1. ## Fourier Inversion

Given that f is a function of moderate decrease, $\displaystyle \hat{f}(\xi)$ is continuous and also satisfies,

$\displaystyle |\hat{f}(\xi)| \leq \frac{C}{|\xi|^{1+\alpha}}$.

Use the inversion theorem to derive an expression for $\displaystyle f(x+h) - f(x)$. It should be in the form of an integral.

How would I do this? Would I use a change of variable?
Just typed out long possible solution but then realized inversion theorem is $\displaystyle d \xi$ not $\displaystyle dx$...

Given that f is a function of moderate decrease, $\displaystyle \hat{f}(\xi)$ is continuous and also satisfies,

$\displaystyle |\hat{f}(\xi)| \leq \frac{C}{|\xi|^{1+\alpha}}$.

Use the inversion theorem to derive an expression for $\displaystyle f(x+h) - f(x)$. It should be in the form of an integral.

How would I do this?

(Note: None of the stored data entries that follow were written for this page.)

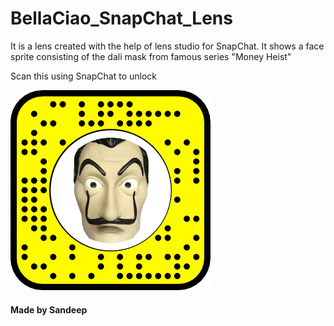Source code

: # BellaCiao_SnapChat_Lens
It is a lens created with the help of lens studio for SnapChat. It shows a face sprite consisting of the dali mask from famous series "Money Heist"

Scan this using SnapChat to unlock




![](https://github.com/sandace0987/BellaCiao_SnapChat_Lens/blob/master/SnapCode/snapcode.png)




#### Made by Sandeep
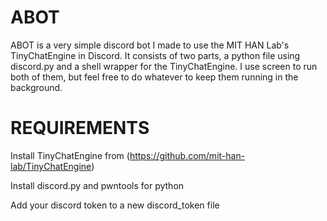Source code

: # ABOT

ABOT is a very simple discord bot I made to use the MIT HAN Lab's TinyChatEngine in Discord. It consists of two parts, a python file using discord.py and a shell wrapper for the TinyChatEngine. I use screen to run both of them, but feel free to do whatever to keep them running in the background.

# REQUIREMENTS

Install TinyChatEngine from (https://github.com/mit-han-lab/TinyChatEngine)

Install discord.py and pwntools for python

Add your discord token to a new discord\_token file

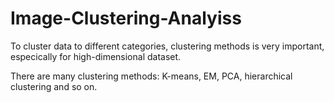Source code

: # Image-Clustering-Analyiss


To cluster data to different categories, clustering methods is very important, especically for high-dimensional dataset.

There are many clustering methods:
K-means, EM, PCA, hierarchical clustering and so on.
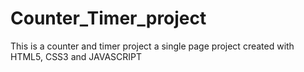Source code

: # Counter_Timer_project
This is a counter and timer project
a single page project created with HTML5, CSS3 and JAVASCRIPT
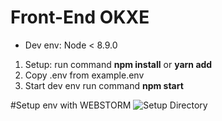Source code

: # Front-End OKXE
- Dev env: Node < 8.9.0
1. Setup: run command **npm install** or **yarn add**
2. Copy .env from example.env
3. Start dev env run command **npm start**

#Setup env with WEBSTORM
![Setup Directory](https://www.screencast.com/t/dX75CR4sDW)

Would I use a change of variable?
Just typed out long possible solution but then realized inversion theorem is $\displaystyle d \xi$ not $\displaystyle dx$...
Well, by the inversion formula, $\displaystyle f(x+h)-f(x)=\frac{1}{2\pi}\int (e^{-i\xi(x+h)}-e^{-i\xi x})\hat{f}(\xi)d\xi$ . You can factor by $\displaystyle e^{-i\xi x}$, but that's almost all you can do.

3. Yeah that's what I had. Thought there might be more to it, oh well!

4. Actually that's not what I got I never read it right!

I think I'm getting majorly confused here. We have the Fourier Inversion defined as;

$\displaystyle f(x) = \int_{-\infty}^{\infty} \hat{f}(\xi) e^{2 \pi i x \xi} d \xi$...

So wouldn't it be.

$\displaystyle f(x+h) - f(x) = \int_{-\infty}^{\infty} (e^{2 \pi i (x+h) \xi} - e^{2 \pi i x \xi}) \hat{f}(\xi) d \xi$.

Where does the $\displaystyle \frac{1}{2 \pi}$ come from?

Where does the $\displaystyle \frac{1}{2 \pi}$ come from?
There are at least three commonly used definitions of the Fourier transform, and I simply used another one... (namely $\displaystyle \mathcal{F}(f)(\xi)=\int e^{it\xi}f(t)dt$, without $\displaystyle 2\pi$ in the exponent) You switch from one to another by a change of variable. You formula is correct with you definition.